I have spent three days with the rotary riddle turning, breaking hard pan soil, shovelling it into the riddle and then moving the soil down the orchard to where it is needed.

Riddled stones
Riddled stones

With rain forecast for Friday, I really pushed myself to get the two cubin metres all dug out before the soil became wet.

Riddling in progress
Riddling in progress

I have gone down between 54 cm and 50 cm below the floor and DPM level of the workshop. This will allow for some substantial foundations, a layer of sand and then stone sets.

New rockery
New rockery – a work in progress

I can still feel some muscles that I had forgotten that I had. The forecast rain for Friday morning didn’t arrive, however I still rested some tired very muscles.

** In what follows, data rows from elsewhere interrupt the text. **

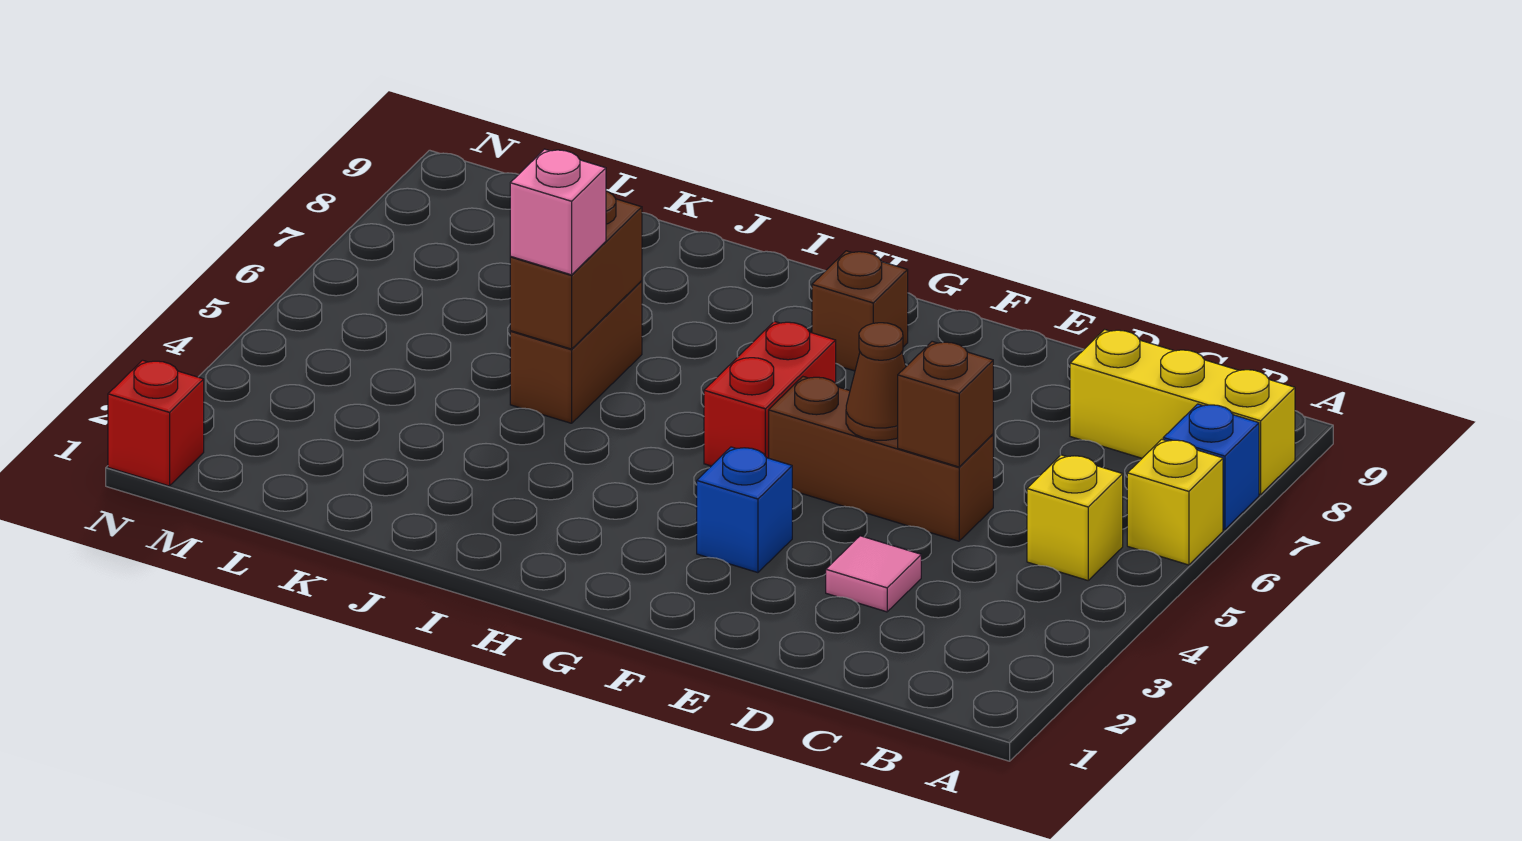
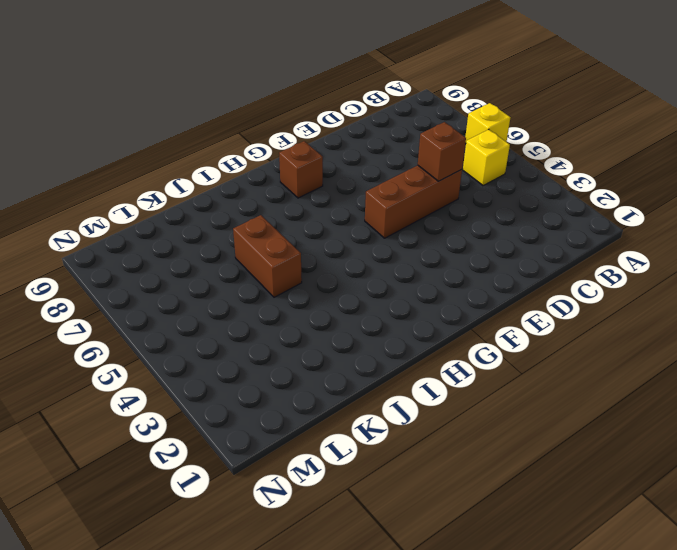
none -> blue 1x1 brick [1163,404,1259,530]
none -> yellow 1x3 brick [1070,330,1295,494]
none -> pink 1x1 tile [826,536,921,612]

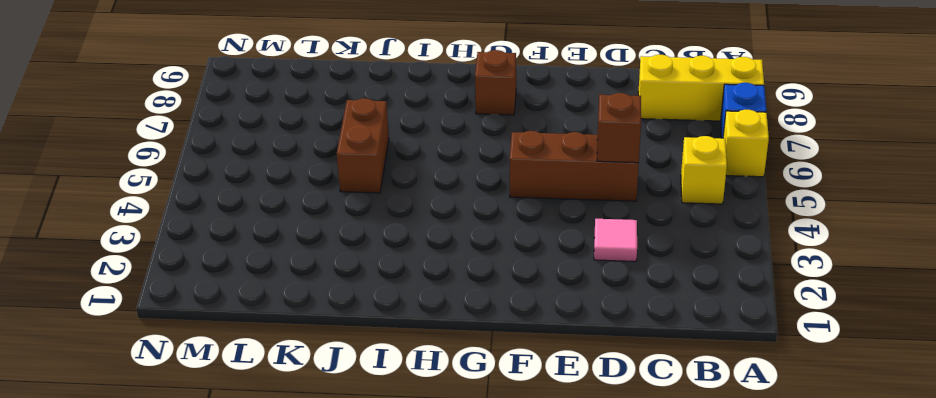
none -> blue 1x1 brick [697,447,792,573]
none -> red 1x2 brick [704,321,836,466]
none -> red 1x1 brick [108,360,204,486]

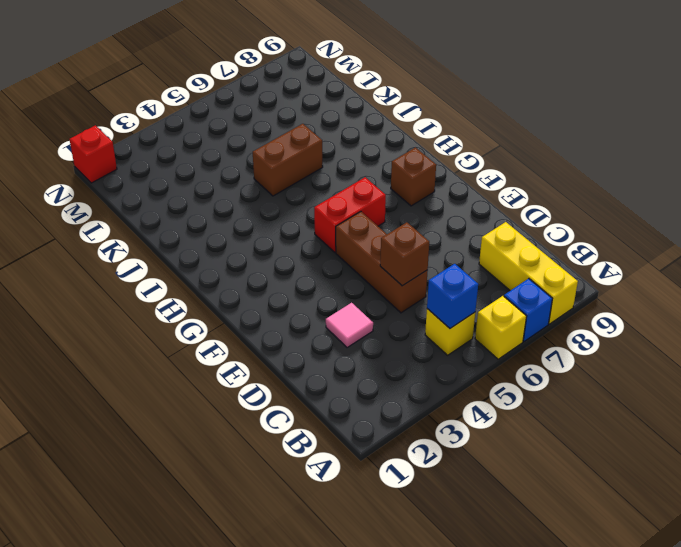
blue 1x1 brick [427,264,478,328] -> blue 1x1 brick moved to [697,447,792,573]
none -> brown 1x1 cone [846,323,906,440]
none -> brown 1x2 brick [510,191,642,349]
none -> pink 1x1 brick [510,149,606,275]

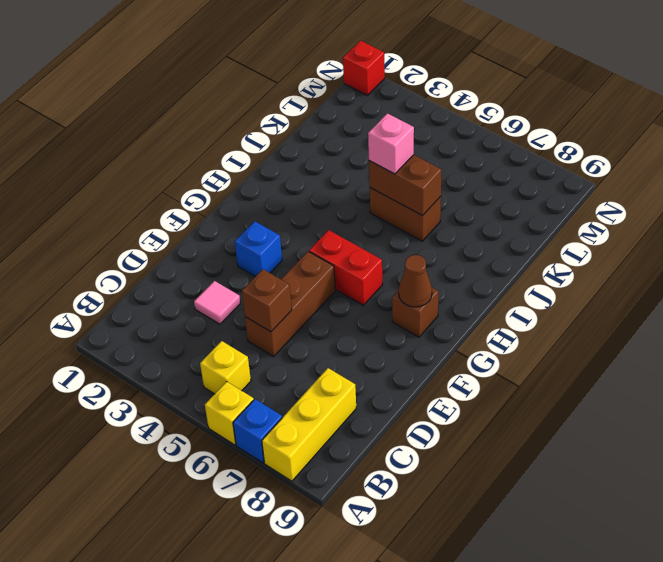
brown 1x1 cone [399,255,432,307] -> brown 1x1 cone moved to [846,323,906,440]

The result of my efforts are that after 25 wheel-barrow loads of finely riddled soil, I have the path fully dug out, the soil has been moved and I have begun to rake the stones into place to form the foundations of an all weather path around the workshop.

Path forming
Path forming in progress

It is always nice when at the end of a week, I can look back and with some satisfaction say that I have completed the main task of the week. NCG


Looking back – Week 37

This is the section, with links to past issues of the blog from this week in the year.

2014/37 One down and three to go!

2015/37 Progress at last

2016/37 A gardening week

2017/37 🚨 A “Blue Light” response 🚨

2018/37 Wild walling

2019/37 Warped minds

Otok Hvar South Coast
Otok Hvar South Coast

2020/37 Glue ‘n paint

Morning sun at Jelsa
Morning sun at Jelsa

2 Responses

  1. John Bailey
    |

    Well done Norman. A good week of hard work completed.

  2. Marcy
    |

    It does feel good to have a weekly accomplishment. Congrats and love the pics.